Was ist Gegenstand des Hauptteils?

Der Hauptteil widmet sich intensiv der Rolle des Wildschweins als Paradigma für Hannibal Lecter, der Verknüpfung mit Racheakten und der Einbettung in klassische mythologische Kontexte.

Durch welche Schlüsselwörter lässt sich die Arbeit beschreiben?

Wichtige Begriffe sind Kannibalismus, Wildschweinmotiv, Mythologie, Psychologie, Hannibal Lecter, Identität und die Dichotomie von Kultur und Natur.

Welche Rolle spielt die Figur Clarice Starling in Bezug auf das Wildschwein?

Starling wird als Gegenpart oder Ergänzung zu Lecter betrachtet; ihre Beziehung ist eng mit den symbolischen Rache- und Heilungsritualen verknüpft, die durch das Wildschweinmotiv strukturiert werden.

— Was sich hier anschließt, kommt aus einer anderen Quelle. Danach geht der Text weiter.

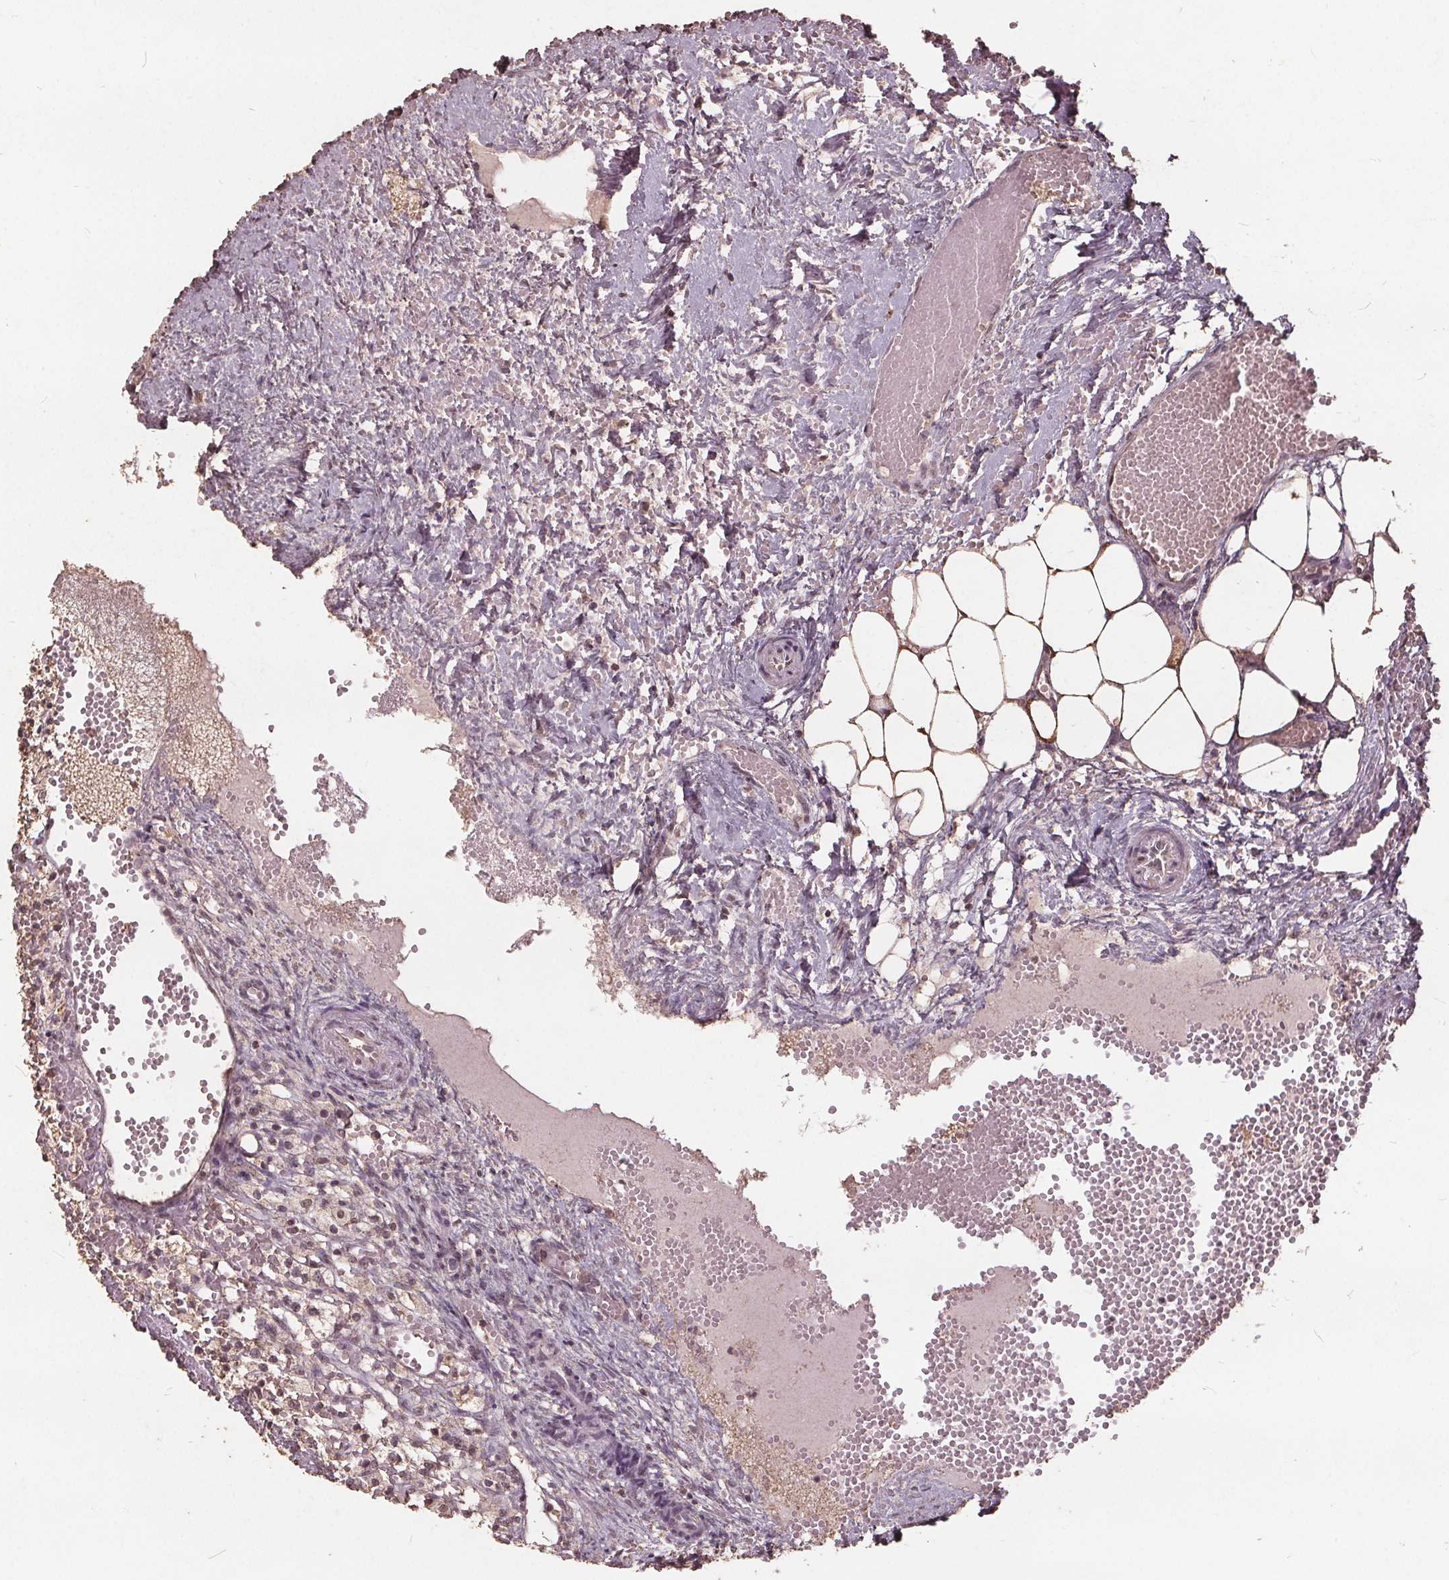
{"staining": {"intensity": "negative", "quantity": "none", "location": "none"}, "tissue": "ovary", "cell_type": "Ovarian stroma cells", "image_type": "normal", "snomed": [{"axis": "morphology", "description": "Normal tissue, NOS"}, {"axis": "topography", "description": "Ovary"}], "caption": "Benign ovary was stained to show a protein in brown. There is no significant staining in ovarian stroma cells.", "gene": "DSG3", "patient": {"sex": "female", "age": 46}}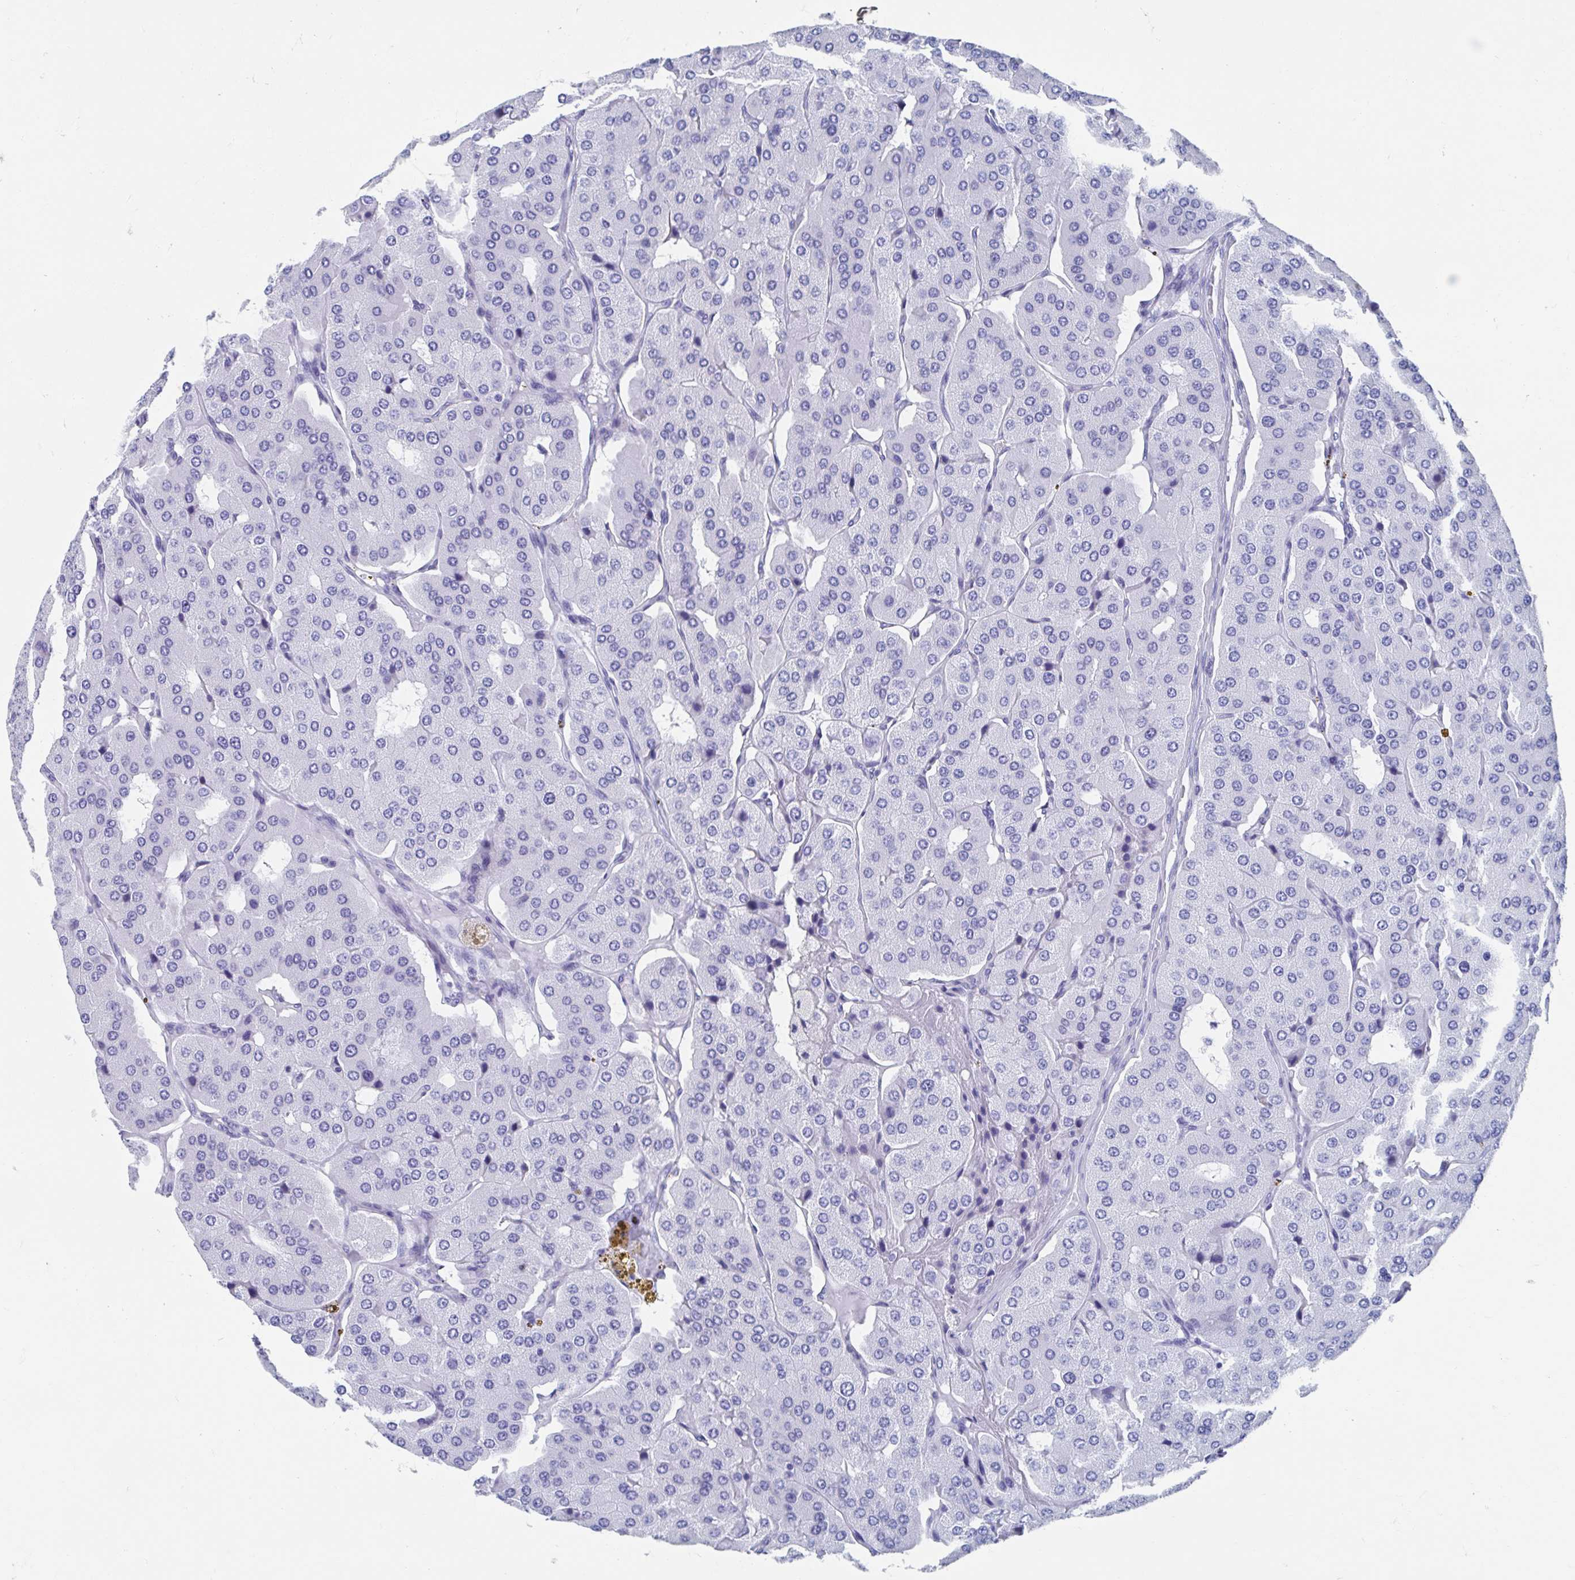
{"staining": {"intensity": "negative", "quantity": "none", "location": "none"}, "tissue": "parathyroid gland", "cell_type": "Glandular cells", "image_type": "normal", "snomed": [{"axis": "morphology", "description": "Normal tissue, NOS"}, {"axis": "morphology", "description": "Adenoma, NOS"}, {"axis": "topography", "description": "Parathyroid gland"}], "caption": "A photomicrograph of parathyroid gland stained for a protein displays no brown staining in glandular cells. The staining was performed using DAB to visualize the protein expression in brown, while the nuclei were stained in blue with hematoxylin (Magnification: 20x).", "gene": "HDGFL1", "patient": {"sex": "female", "age": 86}}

Inwiefern beeinflusst die Herkunft der Figur Hannibal Lecter die Interpretation des Motivs?

Die Arbeit beleuchtet Lecters Herkunft in Litauen als „semantischen Raum der Entfaltung“, der durch das Wappen des Ebers und traumatische Erfahrungen geprägt ist, was seinen späteren Werdegang maßgeblich bestimmt.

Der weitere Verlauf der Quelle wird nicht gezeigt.